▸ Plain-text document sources
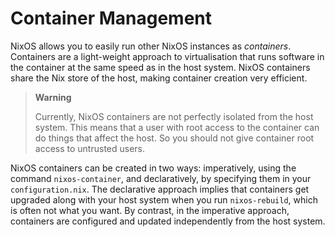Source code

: * Container Management
  :PROPERTIES:
  :CUSTOM_ID: ch-containers
  :END:

NixOS allows you to easily run other NixOS instances as /containers/.
Containers are a light-weight approach to virtualisation that runs
software in the container at the same speed as in the host system. NixOS
containers share the Nix store of the host, making container creation
very efficient.

#+BEGIN_QUOTE
  *Warning*

  Currently, NixOS containers are not perfectly isolated from the host
  system. This means that a user with root access to the container can
  do things that affect the host. So you should not give container root
  access to untrusted users.
#+END_QUOTE

NixOS containers can be created in two ways: imperatively, using the
command =nixos-container=, and declaratively, by specifying them in your
=configuration.nix=. The declarative approach implies that containers
get upgraded along with your host system when you run =nixos-rebuild=,
which is often not what you want. By contrast, in the imperative
approach, containers are configured and updated independently from the
host system.
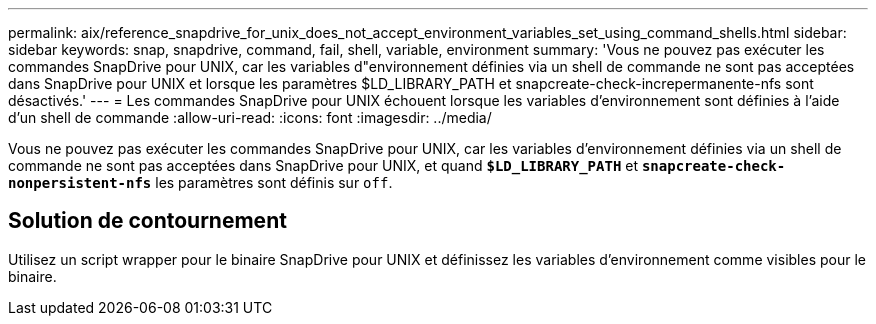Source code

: ---
permalink: aix/reference_snapdrive_for_unix_does_not_accept_environment_variables_set_using_command_shells.html 
sidebar: sidebar 
keywords: snap, snapdrive, command, fail, shell, variable, environment 
summary: 'Vous ne pouvez pas exécuter les commandes SnapDrive pour UNIX, car les variables d"environnement définies via un shell de commande ne sont pas acceptées dans SnapDrive pour UNIX et lorsque les paramètres $LD_LIBRARY_PATH et snapcreate-check-increpermanente-nfs sont désactivés.' 
---
= Les commandes SnapDrive pour UNIX échouent lorsque les variables d'environnement sont définies à l'aide d'un shell de commande
:allow-uri-read: 
:icons: font
:imagesdir: ../media/


[role="lead"]
Vous ne pouvez pas exécuter les commandes SnapDrive pour UNIX, car les variables d'environnement définies via un shell de commande ne sont pas acceptées dans SnapDrive pour UNIX, et quand `*$LD_LIBRARY_PATH*` et `*snapcreate-check-nonpersistent-nfs*` les paramètres sont définis sur `off`.



== Solution de contournement

Utilisez un script wrapper pour le binaire SnapDrive pour UNIX et définissez les variables d'environnement comme visibles pour le binaire.
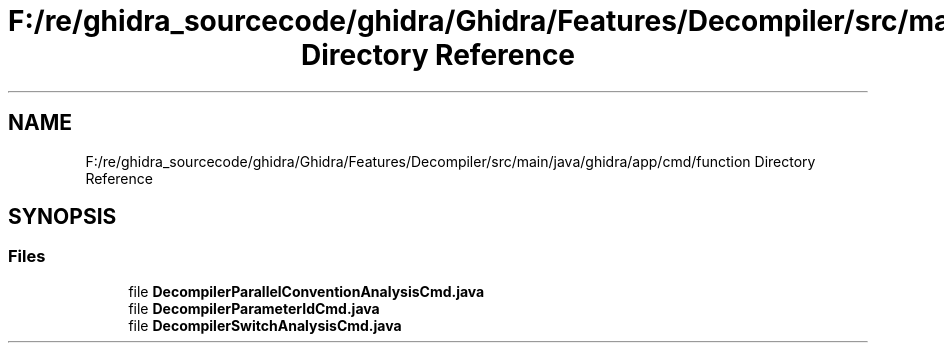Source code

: .TH "F:/re/ghidra_sourcecode/ghidra/Ghidra/Features/Decompiler/src/main/java/ghidra/app/cmd/function Directory Reference" 3 "Sun Apr 14 2019" "decompile" \" -*- nroff -*-
.ad l
.nh
.SH NAME
F:/re/ghidra_sourcecode/ghidra/Ghidra/Features/Decompiler/src/main/java/ghidra/app/cmd/function Directory Reference
.SH SYNOPSIS
.br
.PP
.SS "Files"

.in +1c
.ti -1c
.RI "file \fBDecompilerParallelConventionAnalysisCmd\&.java\fP"
.br
.ti -1c
.RI "file \fBDecompilerParameterIdCmd\&.java\fP"
.br
.ti -1c
.RI "file \fBDecompilerSwitchAnalysisCmd\&.java\fP"
.br
.in -1c
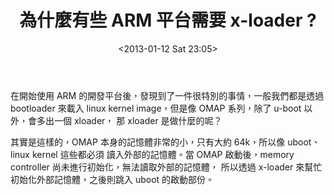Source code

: #+TITLE: 為什麼有些 ARM 平台需要 x-loader ?
#+DATE: <2013-01-12 Sat 23:05>
#+UPDATED: <2013-01-12 Sat 23:05>
#+ABBRLINK: 4bf237f4
#+OPTIONS: num:nil
#+TAGS: arm, u-boot, linux
#+LANGUAGE: zh-tw
#+ALIAS: blog/2013/01-12_f11d3/index.html
#+ALIAS: blog/2013/01/12_f11d3.html

在開始使用 ARM 的開發平台後，發現到了一件很特別的事情，一般我們都是透過 bootloader
來載入 linux kernel image，但是像 OMAP 系列，除了 u-boot 以外，會多出一個 xloader，
那 xloader 是做什麼的呢？

其實是這樣的，OMAP 本身的記憶體非常的小，只有大約 64k，所以像 uboot、linux kernel 這些都必須
讀入外部的記憶體。當 OMAP 啟動後，memory controller 尚未進行初始化，無法讀取外部的記憶體，
所以透過 x-loader 來幫忙初始化外部記憶體，之後則跳入 uboot 的啟動部份。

▸ Requirement
Verbatim copy with pictures excluded: write out the records above in full.

▸ Answer section
Source code

: * Container Management
  :PROPERTIES:
  :CUSTOM_ID: ch-containers
  :END:

NixOS allows you to easily run other NixOS instances as /containers/.
Containers are a light-weight approach to virtualisation that runs
software in the container at the same speed as in the host system. NixOS
containers share the Nix store of the host, making container creation
very efficient.

#+BEGIN_QUOTE
  *Warning*

  Currently, NixOS containers are not perfectly isolated from the host
  system. This means that a user with root access to the container can
  do things that affect the host. So you should not give container root
  access to untrusted users.
#+END_QUOTE

NixOS containers can be created in two ways: imperatively, using the
command =nixos-container=, and declaratively, by specifying them in your
=configuration.nix=. The declarative approach implies that containers
get upgraded along with your host system when you run =nixos-rebuild=,
which is often not what you want. By contrast, in the imperative
approach, containers are configured and updated independently from the
host system.
Source code

: ---
permalink: aix/reference_snapdrive_for_unix_does_not_accept_environment_variables_set_using_command_shells.html 
sidebar: sidebar 
keywords: snap, snapdrive, command, fail, shell, variable, environment 
summary: 'Vous ne pouvez pas exécuter les commandes SnapDrive pour UNIX, car les variables d"environnement définies via un shell de commande ne sont pas acceptées dans SnapDrive pour UNIX et lorsque les paramètres $LD_LIBRARY_PATH et snapcreate-check-increpermanente-nfs sont désactivés.' 
---
= Les commandes SnapDrive pour UNIX échouent lorsque les variables d'environnement sont définies à l'aide d'un shell de commande
:allow-uri-read: 
:icons: font
:imagesdir: ../media/


[role="lead"]
Vous ne pouvez pas exécuter les commandes SnapDrive pour UNIX, car les variables d'environnement définies via un shell de commande ne sont pas acceptées dans SnapDrive pour UNIX, et quand `*$LD_LIBRARY_PATH*` et `*snapcreate-check-nonpersistent-nfs*` les paramètres sont définis sur `off`.



== Solution de contournement

Utilisez un script wrapper pour le binaire SnapDrive pour UNIX et définissez les variables d'environnement comme visibles pour le binaire.
Source code

: .TH "F:/re/ghidra_sourcecode/ghidra/Ghidra/Features/Decompiler/src/main/java/ghidra/app/cmd/function Directory Reference" 3 "Sun Apr 14 2019" "decompile" \" -*- nroff -*-
.ad l
.nh
.SH NAME
F:/re/ghidra_sourcecode/ghidra/Ghidra/Features/Decompiler/src/main/java/ghidra/app/cmd/function Directory Reference
.SH SYNOPSIS
.br
.PP
.SS "Files"

.in +1c
.ti -1c
.RI "file \fBDecompilerParallelConventionAnalysisCmd\&.java\fP"
.br
.ti -1c
.RI "file \fBDecompilerParameterIdCmd\&.java\fP"
.br
.ti -1c
.RI "file \fBDecompilerSwitchAnalysisCmd\&.java\fP"
.br
.in -1c
Source code

: #+TITLE: 為什麼有些 ARM 平台需要 x-loader ?
#+DATE: <2013-01-12 Sat 23:05>
#+UPDATED: <2013-01-12 Sat 23:05>
#+ABBRLINK: 4bf237f4
#+OPTIONS: num:nil
#+TAGS: arm, u-boot, linux
#+LANGUAGE: zh-tw
#+ALIAS: blog/2013/01-12_f11d3/index.html
#+ALIAS: blog/2013/01/12_f11d3.html

在開始使用 ARM 的開發平台後，發現到了一件很特別的事情，一般我們都是透過 bootloader
來載入 linux kernel image，但是像 OMAP 系列，除了 u-boot 以外，會多出一個 xloader，
那 xloader 是做什麼的呢？

其實是這樣的，OMAP 本身的記憶體非常的小，只有大約 64k，所以像 uboot、linux kernel 這些都必須
讀入外部的記憶體。當 OMAP 啟動後，memory controller 尚未進行初始化，無法讀取外部的記憶體，
所以透過 x-loader 來幫忙初始化外部記憶體，之後則跳入 uboot 的啟動部份。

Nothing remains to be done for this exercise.